╔══

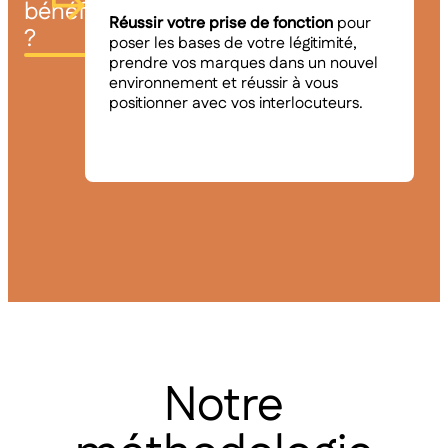
bénéfices
Réussir votre prise de fonction
pour
?
poser les bases de votre légitimité,
prendre vos marques dans un nouvel
environnement et réussir à vous
positionner avec vos interlocuteurs.
Notre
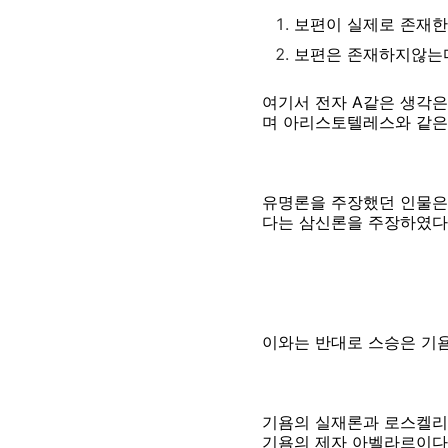
보편이 실제로 존재한
보편은 존재하지않는다
여기서 전자 A같은 생각은 
며 아리스토텔레스와 같은
유명론을 주장했던 인물은
다는 삼신론을 주장하였다
이와는 반대로 스승은 기
기욤의 실재론과 로스켈리
기욤의 제자 아벨라르이다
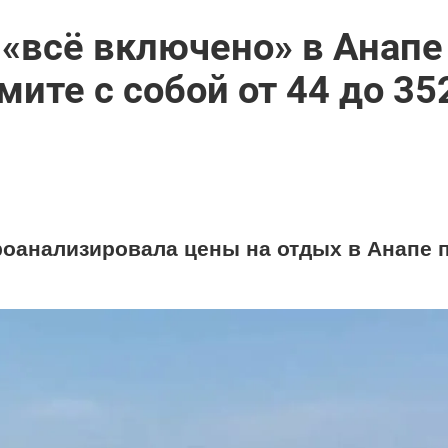
 «всё включено» в Анапе
мите с собой от 44 до 35
оанализировала цены на отдых в Анапе 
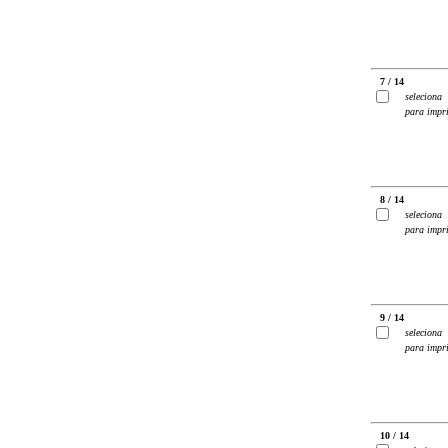
7 / 14
seleciona
para impr
8 / 14
seleciona
para impr
9 / 14
seleciona
para impr
10 / 14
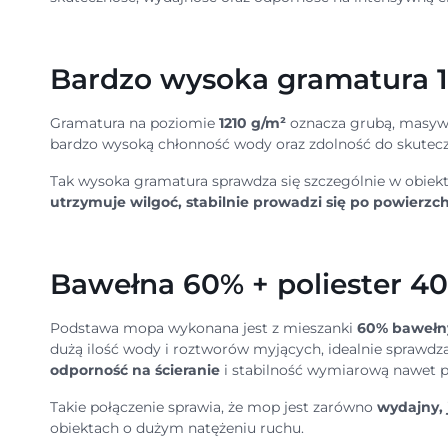
Bardzo wysoka gramatura 12
Gramatura na poziomie
1210 g/m²
oznacza grubą, masywn
bardzo wysoką chłonność wody oraz zdolność do skutecz
Tak wysoka gramatura sprawdza się szczególnie w obiekt
utrzymuje wilgoć, stabilnie prowadzi się po powierzch
Bawełna 60% + poliester 40%
Podstawa mopa wykonana jest z mieszanki
60% bawełny
dużą ilość wody i roztworów myjących, idealnie sprawdza
odporność na ścieranie
i stabilność wymiarową nawet po
Takie połączenie sprawia, że mop jest zarówno
wydajny, 
obiektach o dużym natężeniu ruchu.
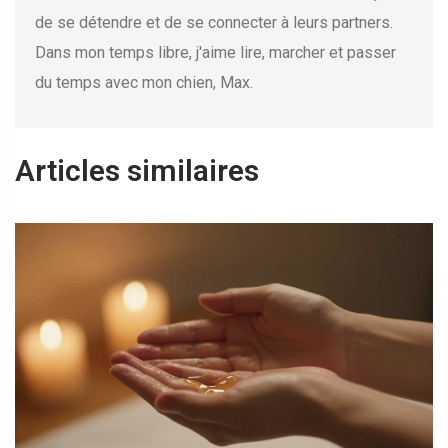
de se détendre et de se connecter à leurs partners.
Dans mon temps libre, j'aime lire, marcher et passer
du temps avec mon chien, Max.
Articles similaires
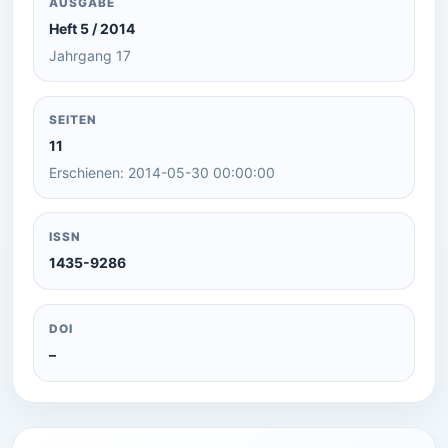
AUSGABE
Heft 5 / 2014
Jahrgang 17
SEITEN
11
Erschienen: 2014-05-30 00:00:00
ISSN
1435-9286
DOI
–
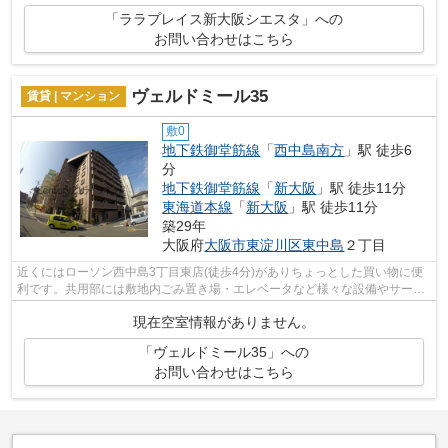
「ララプレイス新大阪シエスタ」への
お問い合わせはこちら
ヴェルドミール35
賃貸 | マンション
敷0
地下鉄御堂筋線
「
西中島南方
」駅 徒歩6
分
地下鉄御堂筋線
「
新大阪
」駅 徒歩11分
東海道本線
「
新大阪
」駅 徒歩11分
築29年
大阪府
大阪市東淀川区
東中島
２丁目
近くにはローソン西中島3丁目東店(徒歩4分)がありちょっとした買い物に便
利です。共用部には敷地内ごみ置き場・エレベータなど様々な設備やサービ
スが揃っているので便利です。こだわ...
現在空室情報がありません。
「ヴェルドミール35」への
お問い合わせはこちら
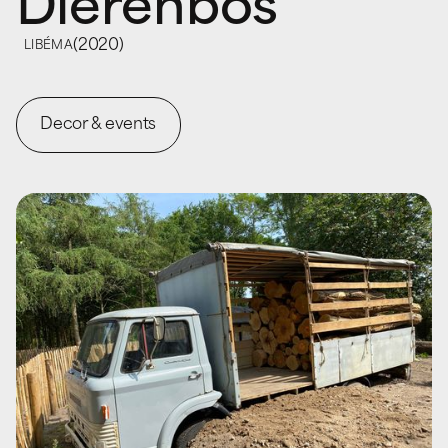
Dierenbos
(
2020
)
LIBÉMA
Decor & events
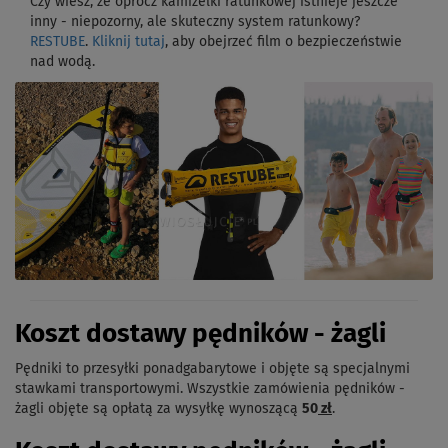
Czy wiesz, że oprócz kamizelki ratunkowej istnieje jeszcze
inny - niepozorny, ale skuteczny system ratunkowy?
RESTUBE
.
Kliknij tutaj
, aby obejrzeć film o bezpieczeństwie
nad wodą.
Koszt dostawy pędników - żagli
Pędniki to przesyłki ponadgabarytowe i objęte są specjalnymi
stawkami transportowymi. Wszystkie zamówienia pędników -
żagli objęte są opłatą za wysyłkę wynoszącą
50
zł
.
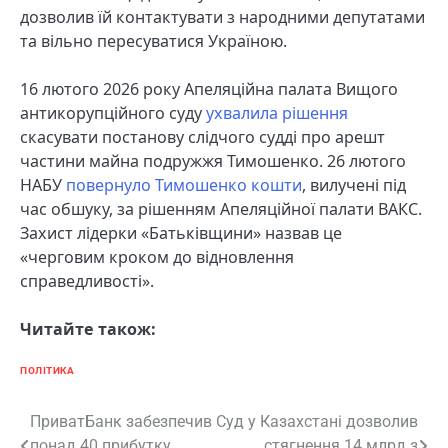
дозволив їй контактувати з народними депутатами
та вільно пересуватися Україною.
16 лютого 2026 року Апеляційна палата Вищого
антикорупційного суду
ухвалила рішення
скасувати постанову слідчого судді про арешт
частини майна подружжя Тимошенко. 26 лютого
НАБУ
повернуло Тимошенко кошти
, вилучені під
час обшуку, за рішенням Апеляційної палати ВАКС.
Захист лідерки «Батьківщини» назвав це
«черговим кроком до відновлення
справедливості».
Читайте також:
ПОЛІТИКА
Навігація
ПриватБанк забезпечив
Суд у Казахстані дозволив
понад 40 прибутку
стягнення 14 млрд з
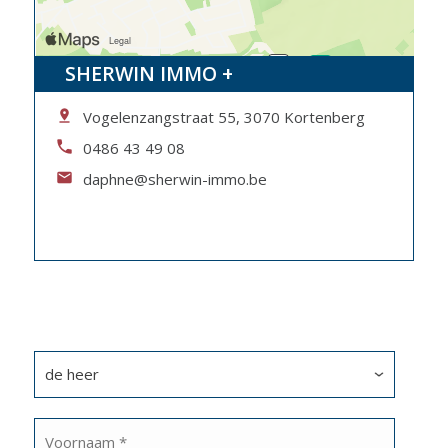
SHERWIN IMMO +
Vogelenzangstraat 55, 3070 Kortenberg
0486 43 49 08
daphne@sherwin-immo.be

╚══

TASK DETAILS
Please locate every row above that contains the word "votre" and copy each of those rows in full.

ANSWER FOR THIS EXERCISE
Réussir votre prise de fonction
poser les bases de votre légitimité,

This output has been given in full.